**O QUE FAZER**
1. Responda com base no texto sobre fabulação:
(a) Quem assina o texto?
(b) Na arte literária, a fabulação acontece do feliz casamento de quê?
(c) Em que a inteligência lógica transforma a realidade?
2. Por favor, redigite o texto sobre fabulação, tudo desde "Fabulação: um mundo" até "mundo poderia ser.", sem nenhuma alteração.

**TRECHO CITADO**
Fabulação: um mundo onde todos sonham


Por Jorge Miguel Marinho

Fabular é preciso, fabular faz parte da natureza humana, fabular é um modo de


ser que acorda em cada um de nós o apelo ao sonho, a necessidade da
fantasia, a vivência da imaginação. Ninguém consegue viver sem conviver com
momentos de fabulação, que na arte literária acontece do feliz casamento do
sonho com o real. E é nesse jogo de contar e imaginar a vida surpreendida pelo
poder encantatório e inventivo da ficção que o ato de fabular revela como o
mundo é e como o mundo poderia ser.

Por isso mesmo a fabulação humaniza, não só por estar sempre voltada para a
condição humana, mas também, e talvez sobretudo, por atender à carência de
fantasia como contraponto da inteligência lógica, que faz da realidade um
território árido e carente de imaginação. Para viver e sobreviver, é preciso
sonhar, e sonhar com palavras é um modo de reinventar a vida e fazer da
existência um lugar de descobertas e de revelações.

**TRECHOS DOS DADOS**

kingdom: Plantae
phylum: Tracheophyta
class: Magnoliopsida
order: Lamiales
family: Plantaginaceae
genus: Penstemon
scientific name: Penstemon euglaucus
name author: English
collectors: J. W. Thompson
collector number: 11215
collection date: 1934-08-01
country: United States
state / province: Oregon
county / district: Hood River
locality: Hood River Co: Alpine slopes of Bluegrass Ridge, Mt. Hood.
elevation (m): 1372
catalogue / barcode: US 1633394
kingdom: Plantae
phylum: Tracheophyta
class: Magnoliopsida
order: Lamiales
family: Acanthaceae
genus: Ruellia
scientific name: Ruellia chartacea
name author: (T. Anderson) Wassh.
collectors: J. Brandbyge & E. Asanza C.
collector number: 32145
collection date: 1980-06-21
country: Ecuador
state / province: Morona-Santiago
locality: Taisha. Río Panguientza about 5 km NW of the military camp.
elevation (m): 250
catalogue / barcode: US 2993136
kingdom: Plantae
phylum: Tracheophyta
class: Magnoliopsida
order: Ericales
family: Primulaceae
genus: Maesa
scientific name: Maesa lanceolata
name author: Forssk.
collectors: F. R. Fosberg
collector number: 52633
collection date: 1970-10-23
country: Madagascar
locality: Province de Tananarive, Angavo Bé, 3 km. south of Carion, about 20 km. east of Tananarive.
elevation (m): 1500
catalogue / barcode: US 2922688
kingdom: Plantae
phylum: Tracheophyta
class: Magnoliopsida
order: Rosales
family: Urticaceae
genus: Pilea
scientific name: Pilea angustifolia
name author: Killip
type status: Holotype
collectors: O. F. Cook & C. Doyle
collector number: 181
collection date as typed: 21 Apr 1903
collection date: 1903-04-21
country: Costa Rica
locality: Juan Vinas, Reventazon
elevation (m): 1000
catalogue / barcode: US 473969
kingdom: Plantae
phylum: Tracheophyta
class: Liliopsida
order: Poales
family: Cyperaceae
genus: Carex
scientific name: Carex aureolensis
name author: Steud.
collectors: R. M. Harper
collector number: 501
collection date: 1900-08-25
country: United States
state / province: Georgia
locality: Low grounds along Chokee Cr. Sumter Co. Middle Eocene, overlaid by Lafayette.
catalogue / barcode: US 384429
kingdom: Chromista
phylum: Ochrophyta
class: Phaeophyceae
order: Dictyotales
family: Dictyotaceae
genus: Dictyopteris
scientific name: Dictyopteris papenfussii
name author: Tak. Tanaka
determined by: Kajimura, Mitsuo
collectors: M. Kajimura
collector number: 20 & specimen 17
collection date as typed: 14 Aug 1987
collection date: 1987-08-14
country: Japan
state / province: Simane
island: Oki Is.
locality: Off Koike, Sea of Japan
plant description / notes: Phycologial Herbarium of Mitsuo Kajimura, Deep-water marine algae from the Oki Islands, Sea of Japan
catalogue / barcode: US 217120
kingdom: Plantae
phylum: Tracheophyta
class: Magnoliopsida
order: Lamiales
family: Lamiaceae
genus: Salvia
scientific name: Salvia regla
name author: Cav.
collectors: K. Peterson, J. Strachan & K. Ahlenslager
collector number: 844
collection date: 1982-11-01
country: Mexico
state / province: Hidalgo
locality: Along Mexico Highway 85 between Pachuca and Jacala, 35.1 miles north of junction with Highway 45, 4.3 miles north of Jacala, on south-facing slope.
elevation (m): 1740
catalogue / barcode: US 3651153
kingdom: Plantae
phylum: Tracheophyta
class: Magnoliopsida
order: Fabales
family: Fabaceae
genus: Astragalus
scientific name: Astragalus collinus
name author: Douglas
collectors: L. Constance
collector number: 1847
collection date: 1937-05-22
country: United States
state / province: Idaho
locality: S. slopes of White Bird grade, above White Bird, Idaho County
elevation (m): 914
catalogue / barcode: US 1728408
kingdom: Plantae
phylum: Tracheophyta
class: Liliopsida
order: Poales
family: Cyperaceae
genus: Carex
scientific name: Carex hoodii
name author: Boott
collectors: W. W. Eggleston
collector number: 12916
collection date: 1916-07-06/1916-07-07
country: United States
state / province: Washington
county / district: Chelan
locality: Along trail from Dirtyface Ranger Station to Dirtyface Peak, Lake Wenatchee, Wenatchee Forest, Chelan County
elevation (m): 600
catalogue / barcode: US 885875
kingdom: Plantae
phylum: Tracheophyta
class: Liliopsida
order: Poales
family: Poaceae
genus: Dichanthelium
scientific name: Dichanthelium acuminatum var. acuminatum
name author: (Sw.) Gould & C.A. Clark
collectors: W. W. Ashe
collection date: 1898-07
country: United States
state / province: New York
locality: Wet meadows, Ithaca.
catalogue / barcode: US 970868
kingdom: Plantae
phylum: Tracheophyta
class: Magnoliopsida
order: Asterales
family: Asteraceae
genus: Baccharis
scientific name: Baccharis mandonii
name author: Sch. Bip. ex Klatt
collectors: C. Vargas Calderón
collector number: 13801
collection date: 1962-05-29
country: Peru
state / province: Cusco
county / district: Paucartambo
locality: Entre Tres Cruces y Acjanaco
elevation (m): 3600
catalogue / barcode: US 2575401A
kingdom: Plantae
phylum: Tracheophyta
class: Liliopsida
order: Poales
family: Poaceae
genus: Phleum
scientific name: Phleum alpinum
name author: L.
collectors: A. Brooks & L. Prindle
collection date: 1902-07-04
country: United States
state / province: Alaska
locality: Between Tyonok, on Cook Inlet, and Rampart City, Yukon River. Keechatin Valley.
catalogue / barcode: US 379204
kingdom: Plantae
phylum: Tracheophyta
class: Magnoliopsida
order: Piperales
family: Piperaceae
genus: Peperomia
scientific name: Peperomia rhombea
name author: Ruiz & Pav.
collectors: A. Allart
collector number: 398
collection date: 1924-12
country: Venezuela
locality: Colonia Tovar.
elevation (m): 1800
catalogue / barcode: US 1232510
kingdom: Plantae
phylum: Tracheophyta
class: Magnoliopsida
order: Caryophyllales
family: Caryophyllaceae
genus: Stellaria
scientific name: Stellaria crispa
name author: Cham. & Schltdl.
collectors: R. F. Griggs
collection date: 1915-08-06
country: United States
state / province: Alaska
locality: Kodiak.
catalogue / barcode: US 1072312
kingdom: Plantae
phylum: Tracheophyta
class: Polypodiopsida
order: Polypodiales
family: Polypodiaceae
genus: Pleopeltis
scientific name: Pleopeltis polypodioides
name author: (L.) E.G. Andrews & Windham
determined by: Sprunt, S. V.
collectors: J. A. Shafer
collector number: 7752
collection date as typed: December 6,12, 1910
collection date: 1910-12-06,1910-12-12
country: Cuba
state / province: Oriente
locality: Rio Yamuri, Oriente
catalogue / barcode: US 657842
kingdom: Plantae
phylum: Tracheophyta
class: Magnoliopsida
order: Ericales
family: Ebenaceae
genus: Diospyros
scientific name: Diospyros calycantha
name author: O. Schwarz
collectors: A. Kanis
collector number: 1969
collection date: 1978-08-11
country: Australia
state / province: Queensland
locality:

**EXERCÍCIOS RESOLVIDOS**
1.
(a) Jorge Miguel Marinho.
(b) Do sonho com o real.
(c) Em um território árido e carente de imaginação.

2.
Fabulação: um mundo onde todos sonham


Por Jorge Miguel Marinho

Fabular é preciso, fabular faz parte da natureza humana, fabular é um modo de


ser que acorda em cada um de nós o apelo ao sonho, a necessidade da
fantasia, a vivência da imaginação. Ninguém consegue viver sem conviver com
momentos de fabulação, que na arte literária acontece do feliz casamento do
sonho com o real. E é nesse jogo de contar e imaginar a vida surpreendida pelo
poder encantatório e inventivo da ficção que o ato de fabular revela como o
mundo é e como o mundo poderia ser.